Tuesday, November 22, 2011
This early into the musical afterlife of Michael Jackson, it’s hard to know how to react to something like “Immortal.” Should we be excited about an officially sanctioned DJ mix/score to the new Cirque du Soleil production of the same name, peppered with odd vocal interludes, weird New Age accents, crazy funk breakdowns and something called “The Mime Segment”? Or should we reserve our enthusiasm for whatever lies in the archive that’s rarer and/or more revealing of our fallen superstar, no doubt waiting in the wings for the next prime-time opportunity?

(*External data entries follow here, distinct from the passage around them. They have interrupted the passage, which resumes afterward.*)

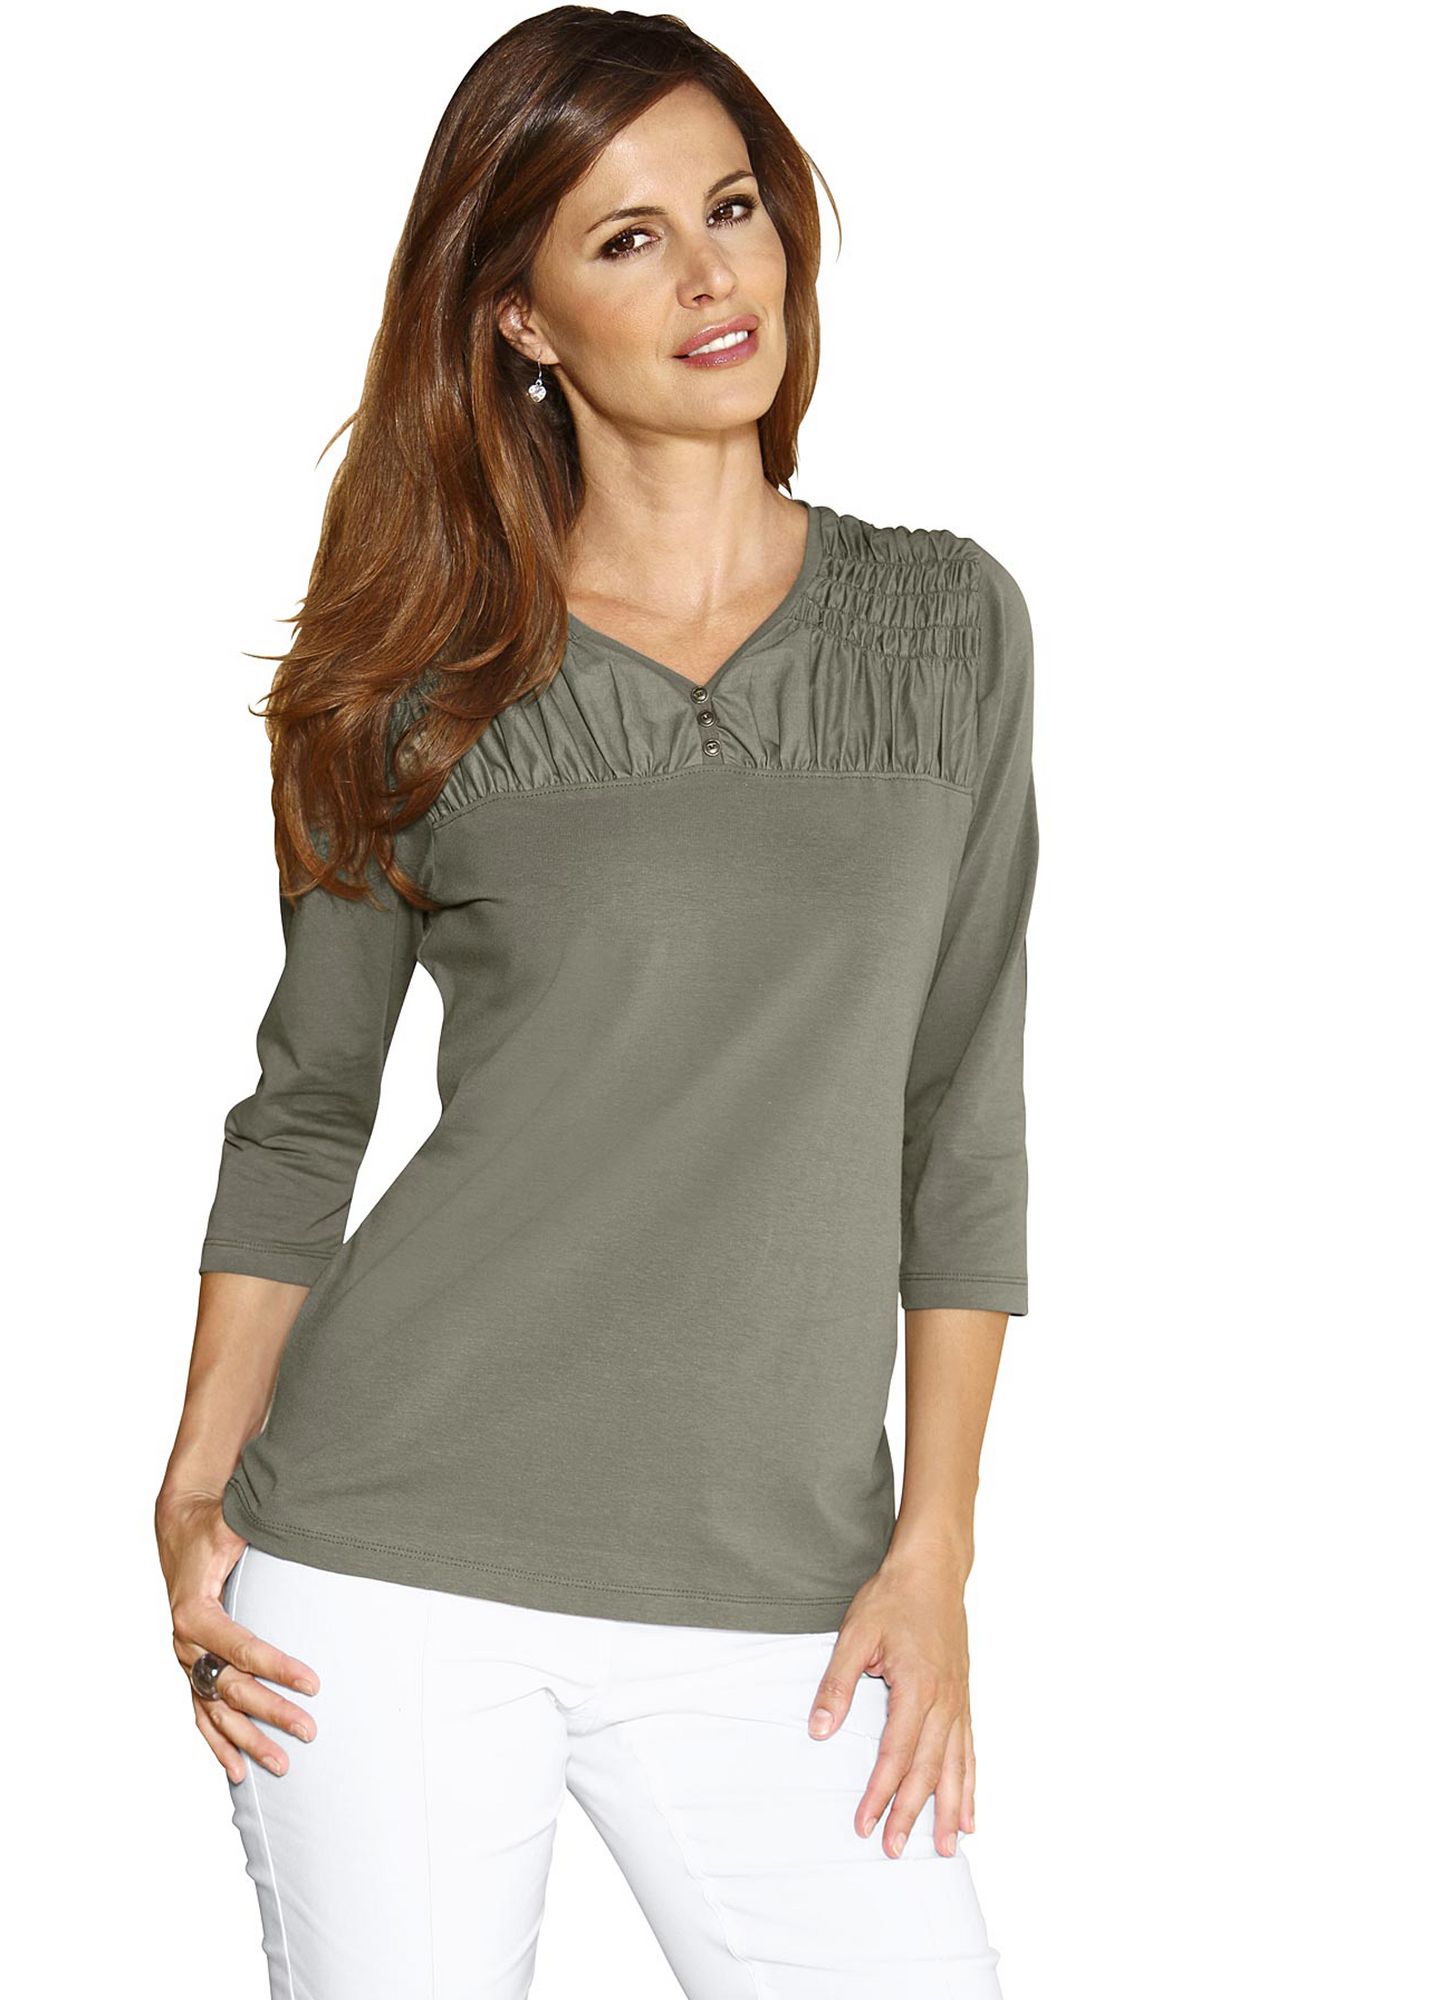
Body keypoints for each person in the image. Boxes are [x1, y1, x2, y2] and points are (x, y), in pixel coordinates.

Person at [154, 9, 1039, 1995]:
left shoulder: (946, 625)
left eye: (731, 209)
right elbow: (306, 1110)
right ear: (521, 318)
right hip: (384, 1565)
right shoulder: (408, 678)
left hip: (790, 1589)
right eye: (627, 238)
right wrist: (196, 1479)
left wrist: (937, 1551)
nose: (714, 276)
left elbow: (959, 1112)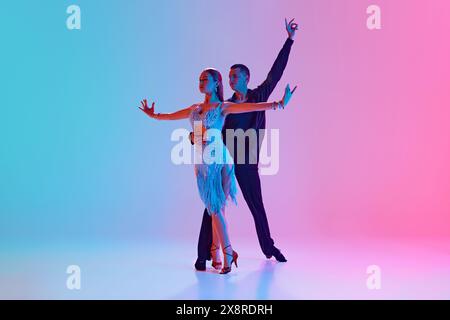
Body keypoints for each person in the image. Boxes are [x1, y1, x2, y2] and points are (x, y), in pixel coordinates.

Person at [139, 67, 297, 274]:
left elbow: (252, 107)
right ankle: (215, 252)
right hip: (201, 161)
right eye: (200, 79)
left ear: (216, 84)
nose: (202, 81)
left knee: (215, 207)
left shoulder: (224, 106)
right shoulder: (195, 108)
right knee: (215, 209)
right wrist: (154, 115)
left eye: (206, 78)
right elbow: (171, 118)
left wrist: (279, 104)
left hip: (220, 159)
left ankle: (227, 252)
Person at [192, 19, 299, 271]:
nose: (230, 79)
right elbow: (208, 130)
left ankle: (269, 247)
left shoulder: (258, 95)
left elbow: (276, 72)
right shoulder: (225, 106)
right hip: (225, 162)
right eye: (227, 76)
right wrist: (197, 139)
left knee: (257, 207)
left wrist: (289, 40)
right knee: (212, 205)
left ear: (245, 78)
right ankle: (202, 255)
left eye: (234, 76)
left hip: (248, 163)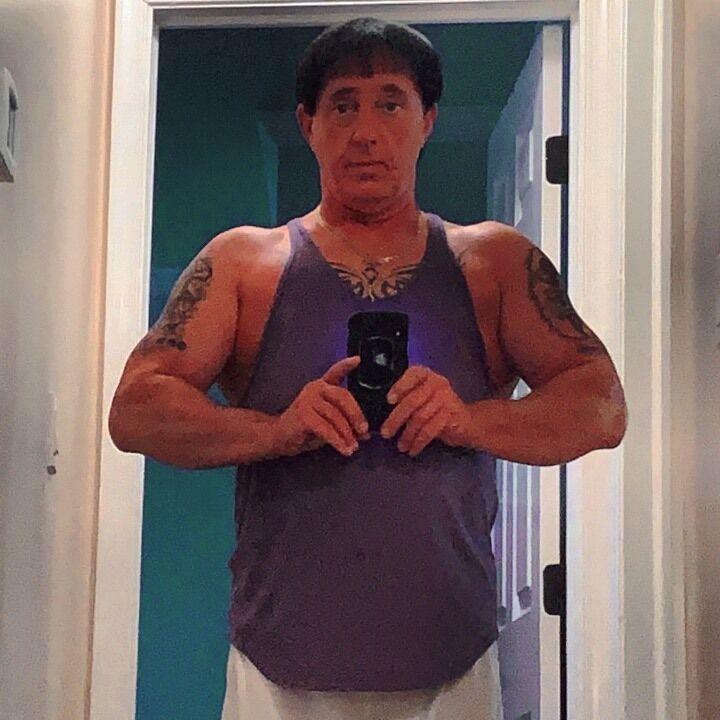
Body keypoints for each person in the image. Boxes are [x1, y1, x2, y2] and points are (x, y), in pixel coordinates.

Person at [108, 17, 628, 720]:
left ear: (427, 120)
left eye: (390, 103)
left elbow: (600, 405)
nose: (366, 131)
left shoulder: (494, 263)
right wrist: (275, 431)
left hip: (451, 666)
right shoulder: (243, 264)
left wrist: (467, 419)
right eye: (343, 105)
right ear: (309, 123)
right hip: (278, 672)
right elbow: (137, 408)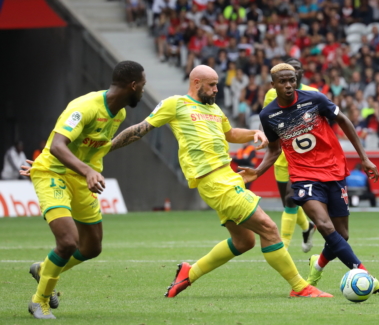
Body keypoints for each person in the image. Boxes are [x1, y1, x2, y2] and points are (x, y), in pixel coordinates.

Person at [109, 65, 331, 299]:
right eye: (212, 85)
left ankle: (189, 273)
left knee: (244, 241)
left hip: (228, 176)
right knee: (268, 228)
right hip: (214, 181)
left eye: (217, 84)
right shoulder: (175, 104)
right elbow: (140, 129)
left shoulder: (213, 109)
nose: (216, 89)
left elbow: (230, 133)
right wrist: (107, 147)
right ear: (196, 83)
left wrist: (256, 134)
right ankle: (300, 287)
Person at [19, 61, 147, 319]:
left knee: (92, 248)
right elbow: (57, 145)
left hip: (79, 177)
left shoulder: (119, 113)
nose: (143, 91)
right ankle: (39, 301)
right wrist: (86, 170)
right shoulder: (85, 107)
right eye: (142, 86)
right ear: (133, 85)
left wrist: (86, 169)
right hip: (53, 174)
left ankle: (44, 269)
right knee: (67, 242)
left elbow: (96, 146)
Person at [244, 63, 379, 293]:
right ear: (273, 85)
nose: (288, 85)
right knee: (326, 226)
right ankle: (364, 274)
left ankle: (316, 267)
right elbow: (274, 150)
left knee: (342, 235)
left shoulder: (315, 99)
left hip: (333, 170)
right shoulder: (268, 115)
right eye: (283, 81)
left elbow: (344, 121)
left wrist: (364, 158)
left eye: (291, 80)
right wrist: (257, 172)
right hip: (303, 176)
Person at [263, 58, 317, 252]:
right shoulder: (271, 94)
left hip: (302, 156)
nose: (290, 76)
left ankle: (283, 245)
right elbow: (268, 119)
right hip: (281, 156)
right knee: (289, 203)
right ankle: (307, 226)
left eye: (295, 71)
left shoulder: (313, 94)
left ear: (299, 74)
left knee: (290, 199)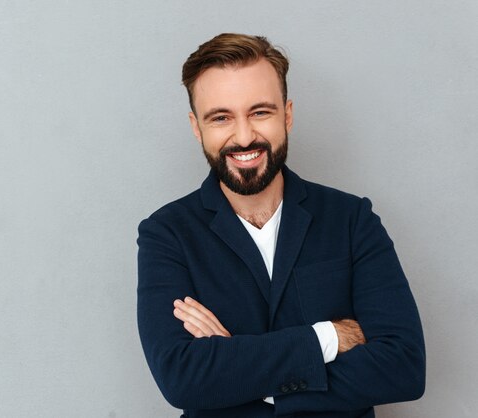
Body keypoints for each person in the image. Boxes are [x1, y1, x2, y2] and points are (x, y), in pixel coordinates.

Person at [136, 33, 425, 418]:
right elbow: (182, 378)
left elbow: (404, 366)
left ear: (287, 114)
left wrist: (248, 377)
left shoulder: (352, 219)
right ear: (196, 126)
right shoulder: (166, 234)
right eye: (221, 117)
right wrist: (328, 336)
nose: (243, 136)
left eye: (260, 112)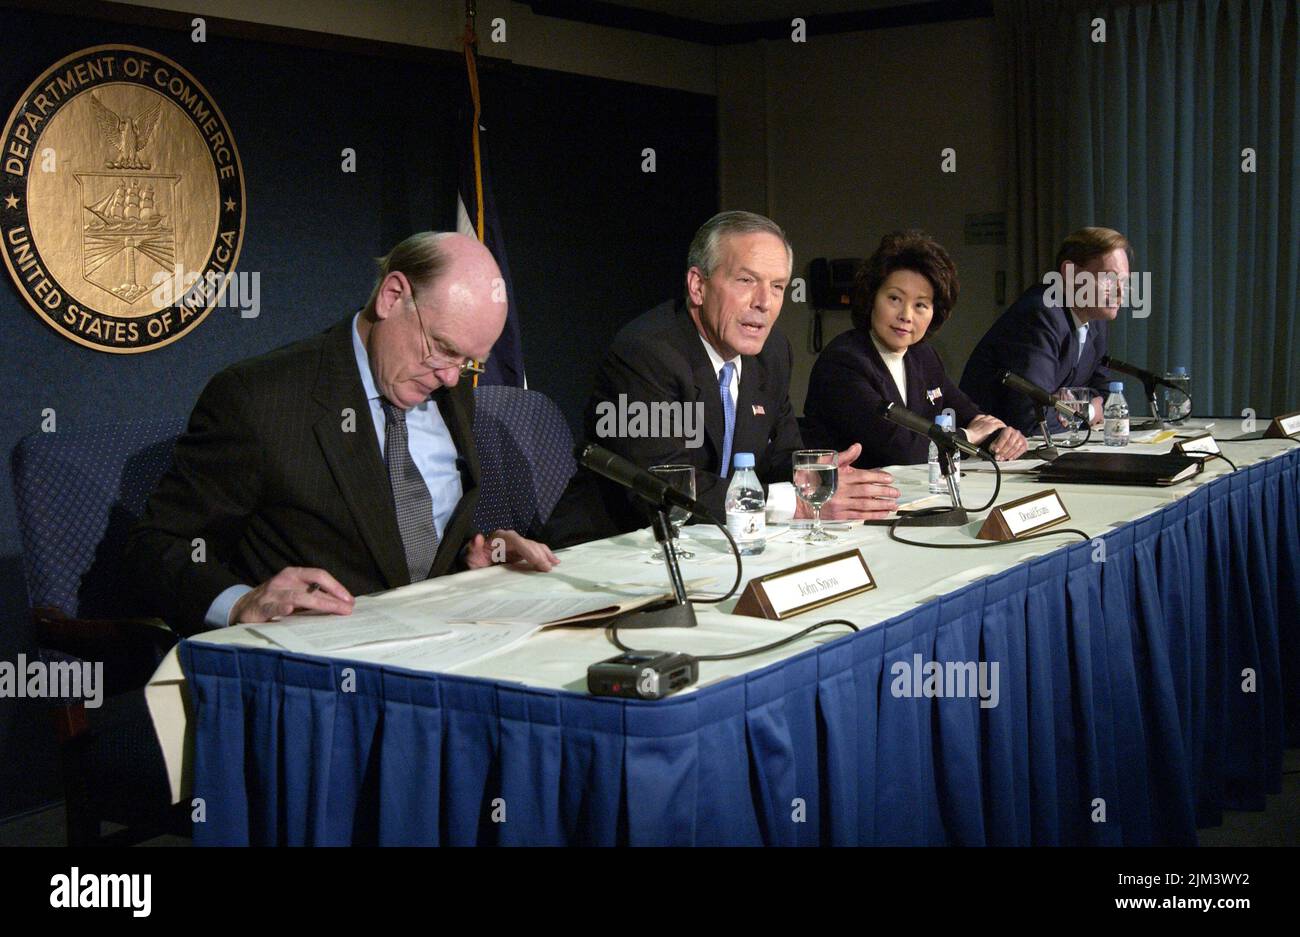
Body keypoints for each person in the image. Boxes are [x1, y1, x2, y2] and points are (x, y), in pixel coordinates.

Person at [127, 232, 558, 636]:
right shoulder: (259, 400)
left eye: (468, 361)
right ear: (393, 297)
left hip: (448, 641)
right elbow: (154, 548)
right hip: (329, 673)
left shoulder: (448, 384)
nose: (450, 376)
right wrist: (241, 604)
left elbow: (406, 537)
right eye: (444, 348)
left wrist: (475, 555)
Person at [542, 210, 900, 549]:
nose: (764, 303)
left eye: (777, 287)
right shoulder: (647, 353)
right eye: (746, 280)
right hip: (612, 551)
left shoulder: (772, 353)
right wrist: (793, 504)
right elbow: (663, 487)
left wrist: (816, 477)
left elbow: (780, 456)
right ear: (698, 286)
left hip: (717, 546)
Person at [803, 231, 1028, 467]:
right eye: (894, 299)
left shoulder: (922, 355)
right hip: (853, 497)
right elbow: (902, 451)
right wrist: (969, 436)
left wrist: (1003, 436)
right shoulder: (843, 362)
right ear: (871, 298)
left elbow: (970, 414)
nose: (906, 316)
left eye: (920, 305)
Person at [959, 226, 1130, 434]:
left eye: (1124, 281)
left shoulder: (1095, 320)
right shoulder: (1041, 314)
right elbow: (1033, 420)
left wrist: (1077, 410)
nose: (1120, 291)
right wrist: (1084, 412)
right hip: (992, 450)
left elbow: (1107, 394)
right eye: (1109, 279)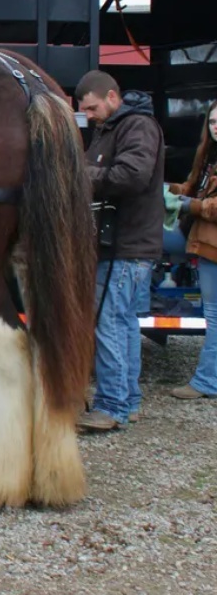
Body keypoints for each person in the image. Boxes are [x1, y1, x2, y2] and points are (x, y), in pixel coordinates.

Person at [75, 70, 165, 432]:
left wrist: (75, 174)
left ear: (113, 96)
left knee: (107, 322)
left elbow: (131, 176)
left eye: (93, 108)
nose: (90, 115)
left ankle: (110, 406)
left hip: (125, 244)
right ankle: (127, 402)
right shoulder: (113, 128)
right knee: (124, 323)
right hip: (127, 243)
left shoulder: (137, 126)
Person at [163, 98, 217, 401]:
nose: (216, 126)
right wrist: (167, 190)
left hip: (214, 247)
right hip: (208, 244)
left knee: (215, 317)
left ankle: (208, 381)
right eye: (211, 122)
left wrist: (189, 205)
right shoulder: (209, 156)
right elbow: (192, 187)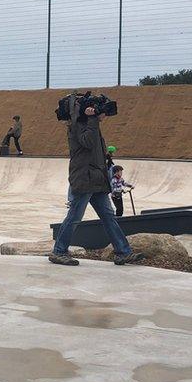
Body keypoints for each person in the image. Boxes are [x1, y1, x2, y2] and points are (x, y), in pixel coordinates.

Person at [49, 103, 144, 266]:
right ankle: (59, 251)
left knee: (108, 216)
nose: (104, 116)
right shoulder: (78, 125)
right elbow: (88, 143)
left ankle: (122, 252)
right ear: (89, 113)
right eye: (101, 113)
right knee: (74, 217)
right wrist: (92, 119)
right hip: (84, 178)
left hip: (97, 180)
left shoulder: (91, 125)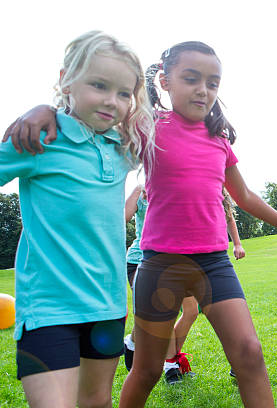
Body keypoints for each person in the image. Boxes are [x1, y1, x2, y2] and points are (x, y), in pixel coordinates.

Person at [7, 40, 277, 408]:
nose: (203, 90)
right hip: (160, 266)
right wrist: (45, 108)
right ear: (165, 80)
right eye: (191, 79)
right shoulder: (146, 126)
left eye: (212, 82)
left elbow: (245, 196)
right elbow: (93, 112)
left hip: (214, 265)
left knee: (250, 353)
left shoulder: (219, 139)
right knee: (148, 370)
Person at [0, 31, 155, 407]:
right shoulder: (38, 138)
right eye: (99, 85)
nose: (111, 101)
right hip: (49, 309)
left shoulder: (122, 148)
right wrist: (43, 108)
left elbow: (170, 124)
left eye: (124, 93)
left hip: (108, 306)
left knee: (97, 402)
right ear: (67, 79)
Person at [123, 185, 200, 385]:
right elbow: (123, 217)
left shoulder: (178, 190)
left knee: (191, 310)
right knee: (163, 313)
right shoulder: (141, 191)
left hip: (174, 261)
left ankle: (133, 341)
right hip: (140, 260)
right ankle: (170, 365)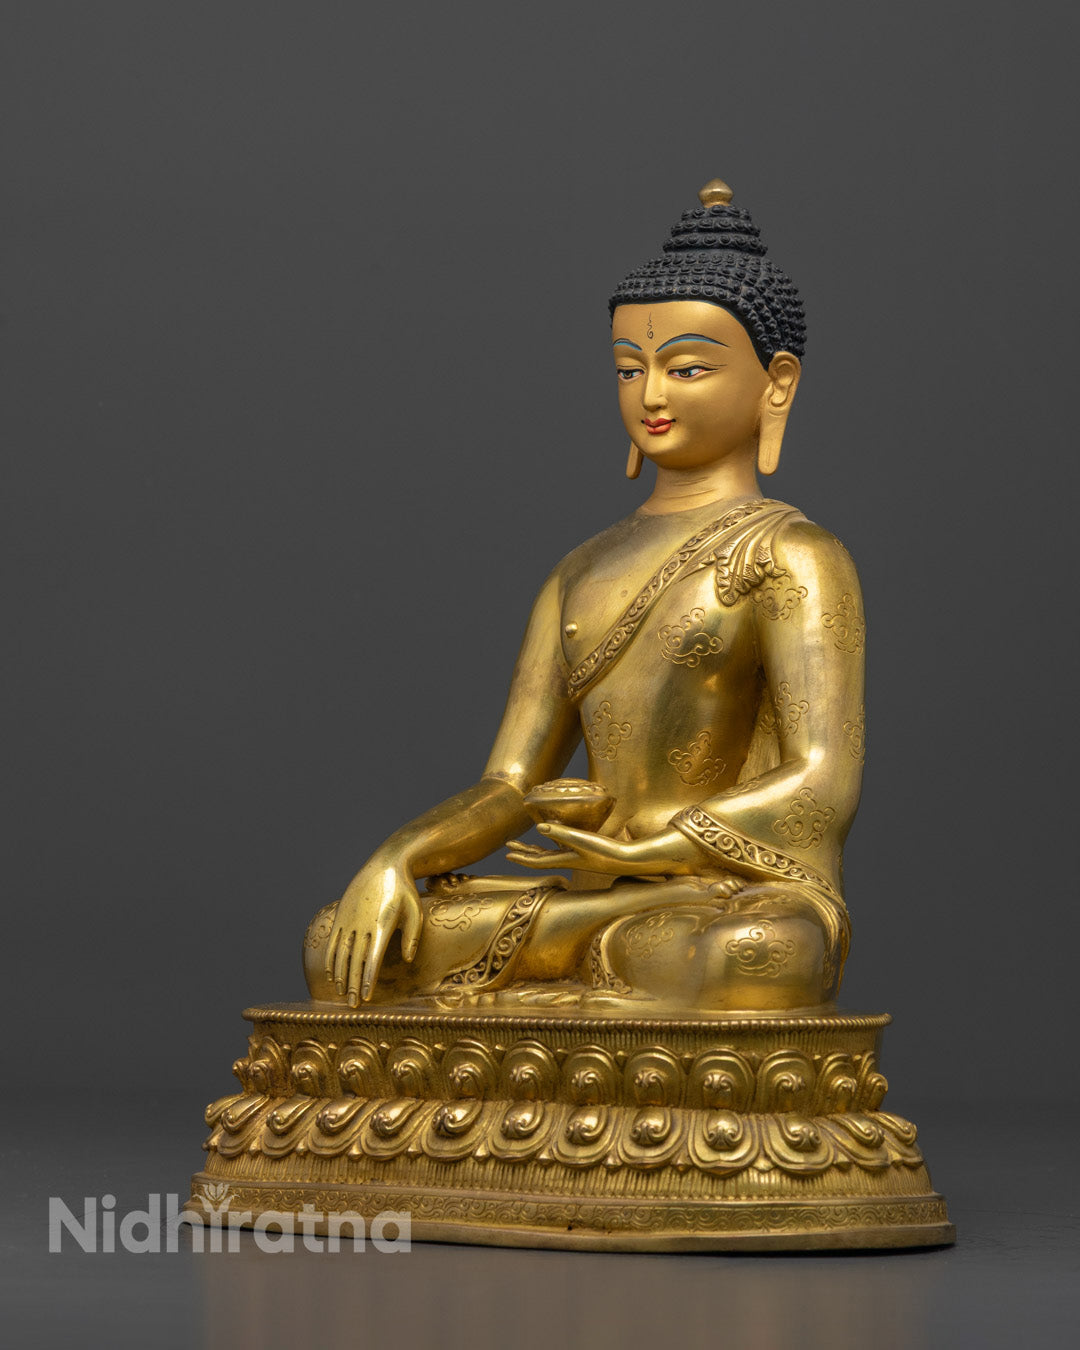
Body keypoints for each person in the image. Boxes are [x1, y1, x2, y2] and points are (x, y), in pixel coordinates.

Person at [303, 180, 864, 1012]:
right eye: (630, 369)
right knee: (342, 943)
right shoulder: (580, 571)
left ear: (776, 383)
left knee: (753, 956)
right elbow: (510, 783)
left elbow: (823, 777)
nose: (653, 395)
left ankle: (584, 961)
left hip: (717, 891)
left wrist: (654, 850)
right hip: (594, 891)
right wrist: (397, 857)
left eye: (687, 368)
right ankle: (586, 962)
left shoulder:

More precisely: Whose interest is “Immortal” serving? Is the goal to expand Jackson as an artist, an estate, a brand or a visionary?
Big questions out of the way (and unaddressed), “Immortal” is a double-disc mix of Jackson’s hits both as a solo artist and as a member of the Jacksons and the Jackson 5. (It’s also available in a single-disc “highlights” version.) It was compiled and recontextualized by Kevin Antunes in much the same way that George Martin and Giles Martin reworked the Beatles’ catalog for the Cirque production and soundtrack to “Love,” the dance company’s interpretation of the Liverpool band’s oeuvre. “Immortal” is also, at its worst, way cheesier than “Love,” filled with easy-listening strings, spoken-word interludes buried in spooky echo, and curious pacing.